Flatworms III

Some pictures of my flatworms: Dendrocoelum lacteum (left) and Dugesia lugubris (right). If the picture looks a bit odd, its because it was taken through the plastic of the tank with a macro lens, and what your seeing is the undersides. The lighter patch in the middle of each worm is the pharynx, which is popped out when the animal wants to suck up some food. Flatworms don't have a through digestive system, so its also where the waste leaves when digesting is done.

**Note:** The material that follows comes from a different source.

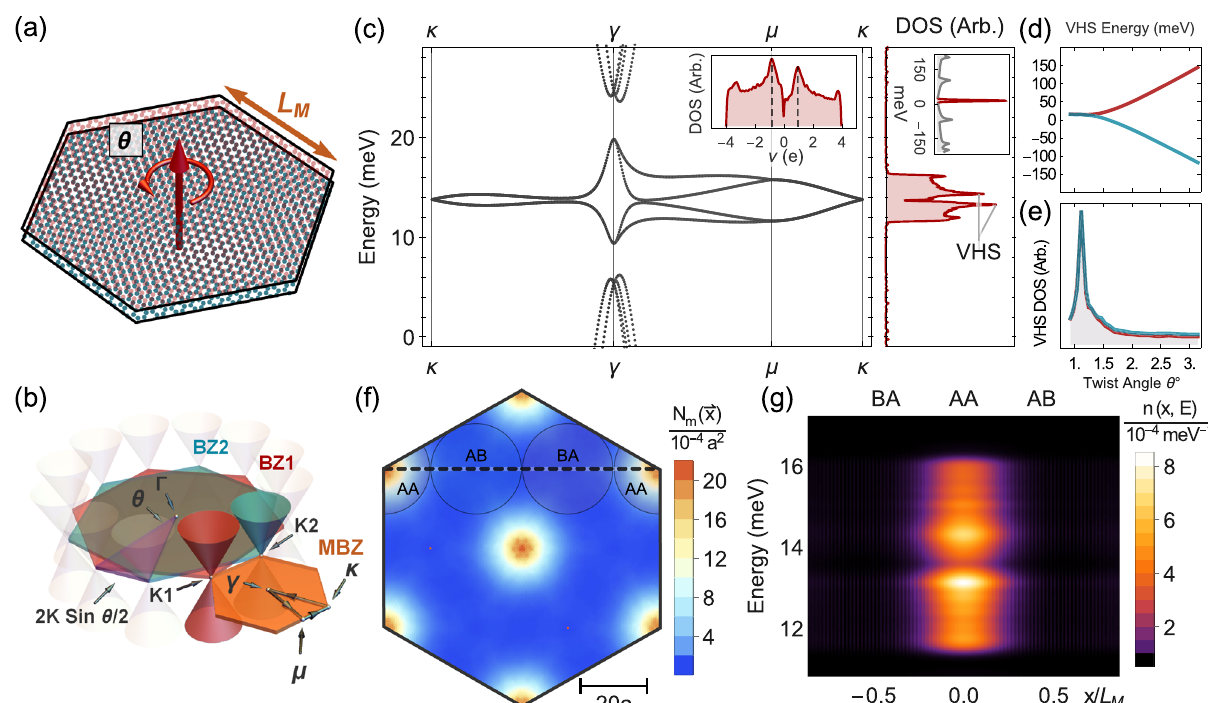
Fig. 1 Lattice structure and normal state properties of twisted bilayer graphene (TBG). a Carbon lattice in one moiré cell of TBG with twist angle θ ≈ 3.9 ∘ and moiré period L M . b Illustration of TBG in reciprocal space, where θ rotates the two hexagonal Brillouin zones (BZ) of the graphene layers (BZ1 and BZ2), displacing the Dirac cones at the BZ corners (K1 and K2) by Δ K ¼ 2 K sin ð θ = 2 Þ , the reciprocal length of the moiré Brillouin zone (MBZ). Depicted are also the high symmetry lines and points ( γ , μ , κ ) in the MBZ. c Low-energy band structure of TBG at θ ≈ 1.2 ∘ along the high symmetry lines in b , consisting of four narrow spin-degenerate moiré bands (solid lines) separated from other bands (dotted lines) by fi nite energy gaps. The corresponding large density of states (DOS), peaking at the upper and lower van Hove singularities (VHSs), is plotted on same energy axis to the right. Side inset: DOS for a larger energy range, highlighting the massive moiré fl at band (red) DOS peak. Inset: DOS as a function of the moiré band fi lling factor ν in units of electrons per moiré unit cell with VHSs at ν ≈ ± 1 (dashed lines). d Energy of the upper and lower VHSs as a function of twist angle θ . e Maximum peak height of the two VHS peaks as a function twist angle θ , peaking sharply at the magic angle. f Intensity plot of the top layer charge density N m ( x ) of the completely fi lled moiré bands, equivalent to integrating the LDOS in g . The scale bar shows a distance of 20 a , where a = 2.46 Å is the graphene lattice constant. g Local density of states (LDOS) n ( x , E ) as a function of energy E and position along the dashed line in f , centered on the AA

Despite their similarity, these species are not close relatives. Dendrocoelum is in the family Dendrocoelidae, a group of active hunters with very simple eyes and an 'adhesive organ' (sucker) at the front for holding their prey, while Dugesia is in the family Dugesiidae, a more opportunistic predator that lacks a sucker but has a much more complex eye. These species used to be all lumped together in a larger group, the Paludicola, defined as all triclad planarians (triclads are flatworms whose intestine divides into three parts) that live in fresh water. They were believed to have descended from terrestrial flatworms, who were themselves descendents of marine flatworms.


About 10 years ago, a series of molecular studies completely rewrote the book on flatworm taxonomy and gave us a very different view of their evolution. The freshwater triclad flatworms are now believed to have evolved from marine flatworms (which when you think about it, makes more sense than if they had come from terrestrial species), and at some point around 100 million years ago, the ancestor of the Dugesiids and all terrestrial flatworms split off from the ancestor of Dendrocoelum. In the process they gained a rather unique mutation - a second version of their ribosomal RNA genes. All animals have multiple copies of their ribosomal RNA genes, but because all these copies are next to each other on the DNA strand, the mechanisms of DNA copying ensure that they are all identical copies. At some point, the ancestor to the Dugesiids and land flatworms underwent a mutation that moved some copies of their ribosomal RNA genes to a different location in their chromosomes, where they could evolve in a different direction. Its not really clear what these second ribosomal RNA genes do, but they are expressed and they can be found in all of the descendents, so they must be doing something important, but different from the original ribosomal RNA. My guess is that they may only be expressed in certain tissues or at certain times of development, but I don’t think anyone has really looked into it.